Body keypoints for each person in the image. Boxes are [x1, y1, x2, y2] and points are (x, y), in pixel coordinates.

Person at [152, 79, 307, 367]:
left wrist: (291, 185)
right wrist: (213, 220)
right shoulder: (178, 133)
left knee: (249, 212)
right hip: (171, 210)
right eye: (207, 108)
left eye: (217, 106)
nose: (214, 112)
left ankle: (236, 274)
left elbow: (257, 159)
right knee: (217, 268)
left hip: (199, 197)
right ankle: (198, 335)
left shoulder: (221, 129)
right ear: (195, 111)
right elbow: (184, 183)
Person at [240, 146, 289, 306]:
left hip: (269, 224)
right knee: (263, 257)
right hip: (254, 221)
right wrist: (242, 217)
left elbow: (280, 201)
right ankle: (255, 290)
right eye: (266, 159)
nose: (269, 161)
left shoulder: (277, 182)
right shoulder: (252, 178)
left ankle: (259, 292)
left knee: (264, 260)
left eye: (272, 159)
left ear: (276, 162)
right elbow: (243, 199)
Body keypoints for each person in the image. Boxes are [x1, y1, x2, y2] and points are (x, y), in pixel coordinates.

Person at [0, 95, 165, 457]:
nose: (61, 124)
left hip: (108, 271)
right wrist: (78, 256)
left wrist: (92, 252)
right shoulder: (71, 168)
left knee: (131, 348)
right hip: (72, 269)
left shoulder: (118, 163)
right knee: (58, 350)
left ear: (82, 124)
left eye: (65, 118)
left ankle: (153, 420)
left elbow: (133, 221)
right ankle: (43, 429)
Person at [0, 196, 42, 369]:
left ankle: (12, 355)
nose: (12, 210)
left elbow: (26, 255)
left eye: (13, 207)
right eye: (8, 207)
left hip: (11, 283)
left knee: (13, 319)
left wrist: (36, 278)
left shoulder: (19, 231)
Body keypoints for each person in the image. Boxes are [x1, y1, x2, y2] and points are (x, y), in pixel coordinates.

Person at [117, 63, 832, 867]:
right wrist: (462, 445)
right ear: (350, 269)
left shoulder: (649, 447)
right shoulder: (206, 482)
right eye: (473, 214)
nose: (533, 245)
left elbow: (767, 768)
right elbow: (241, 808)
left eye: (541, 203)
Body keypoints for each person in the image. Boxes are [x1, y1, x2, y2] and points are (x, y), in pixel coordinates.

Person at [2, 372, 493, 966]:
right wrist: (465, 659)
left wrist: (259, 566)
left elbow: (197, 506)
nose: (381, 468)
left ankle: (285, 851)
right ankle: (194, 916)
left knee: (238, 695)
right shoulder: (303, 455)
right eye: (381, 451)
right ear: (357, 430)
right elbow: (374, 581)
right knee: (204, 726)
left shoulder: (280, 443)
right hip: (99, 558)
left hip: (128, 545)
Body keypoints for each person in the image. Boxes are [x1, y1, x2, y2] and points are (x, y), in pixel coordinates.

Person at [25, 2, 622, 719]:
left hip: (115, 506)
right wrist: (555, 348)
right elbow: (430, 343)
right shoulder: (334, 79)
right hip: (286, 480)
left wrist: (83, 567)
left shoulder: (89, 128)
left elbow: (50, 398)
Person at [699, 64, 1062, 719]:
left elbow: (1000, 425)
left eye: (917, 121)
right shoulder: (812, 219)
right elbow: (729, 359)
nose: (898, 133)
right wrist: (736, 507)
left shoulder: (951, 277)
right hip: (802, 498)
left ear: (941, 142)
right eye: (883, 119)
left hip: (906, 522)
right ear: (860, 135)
◆ ◆ ◆ ◆ ◆ ◆ ◆
Output each line of the material above with no deviation.

Body keypoints for each person in the image. Boxes are [x1, y1, x2, y2] and points are (x, y), in pixel coordinates.

Person at [152, 79, 307, 367]:
left wrist: (291, 185)
right wrist: (213, 220)
right shoulder: (178, 133)
left knee: (249, 212)
right hip: (171, 210)
right eye: (207, 108)
left eye: (217, 106)
nose: (214, 112)
left ankle: (236, 274)
left elbow: (257, 159)
right knee: (217, 268)
left hip: (199, 197)
right ankle: (198, 335)
left shoulder: (221, 129)
right ear: (195, 111)
right elbow: (184, 183)
Person at [240, 146, 289, 306]:
left hip: (269, 224)
right knee: (263, 257)
right hip: (254, 221)
right wrist: (242, 217)
left elbow: (280, 201)
right ankle: (255, 290)
right eye: (266, 159)
nose: (269, 161)
left shoulder: (277, 182)
right shoulder: (252, 178)
left ankle: (259, 292)
left knee: (264, 260)
left eye: (272, 159)
left ear: (276, 162)
right elbow: (243, 199)
Body keypoints for each person in the image. Boxes are [x1, y1, x2, y2] and points are (x, y), in pixel coordinates.

Person at [0, 95, 165, 457]:
nose: (61, 124)
left hip: (108, 271)
right wrist: (78, 256)
left wrist: (92, 252)
right shoulder: (71, 168)
left knee: (131, 348)
right hip: (72, 269)
left shoulder: (118, 163)
right knee: (58, 350)
left ear: (82, 124)
left eye: (65, 118)
left ankle: (153, 420)
left elbow: (133, 221)
right ankle: (43, 429)
Person at [0, 196, 42, 369]:
left ankle: (12, 355)
nose: (12, 210)
left elbow: (26, 255)
left eye: (13, 207)
right eye: (8, 207)
left hip: (11, 283)
left knee: (13, 319)
left wrist: (36, 278)
left shoulder: (19, 231)
Body keypoints for each person in the image. Boxes are [x1, y1, x2, y2] and points are (x, y), in pixel coordinates.

Person at [117, 63, 832, 867]:
right wrist: (462, 445)
right ear: (350, 269)
left shoulder: (649, 447)
right shoulder: (206, 482)
right eye: (473, 214)
nose: (533, 245)
left elbow: (767, 768)
right elbow: (241, 808)
left eye: (541, 203)
Body keypoints for each person in the image. Boxes are [x1, y1, x2, y2] and points are (x, y), in pixel coordinates.

Person at [2, 372, 493, 966]:
right wrist: (465, 659)
left wrist: (259, 566)
left elbow: (197, 506)
nose: (381, 468)
left ankle: (285, 851)
right ankle: (194, 916)
left knee: (238, 695)
right shoulder: (303, 455)
right eye: (381, 451)
right ear: (357, 430)
right elbow: (374, 581)
right knee: (204, 726)
left shoulder: (280, 443)
right hip: (99, 558)
left hip: (128, 545)
Body keypoints for each person in the image. Boxes are [x1, y1, x2, y2] and points are (x, y), in pixel coordinates.

Person at [25, 2, 622, 719]:
left hip: (115, 506)
right wrist: (555, 348)
right elbow: (430, 343)
right shoulder: (334, 79)
right hip: (286, 480)
left wrist: (83, 567)
left shoulder: (89, 128)
left elbow: (50, 398)
Person at [699, 64, 1062, 719]:
left elbow: (1000, 425)
left eye: (917, 121)
right shoulder: (812, 219)
right elbow: (729, 359)
nose: (898, 133)
right wrist: (736, 507)
left shoulder: (951, 277)
right hip: (802, 498)
left ear: (941, 142)
right eye: (883, 119)
left hip: (906, 522)
right ear: (860, 135)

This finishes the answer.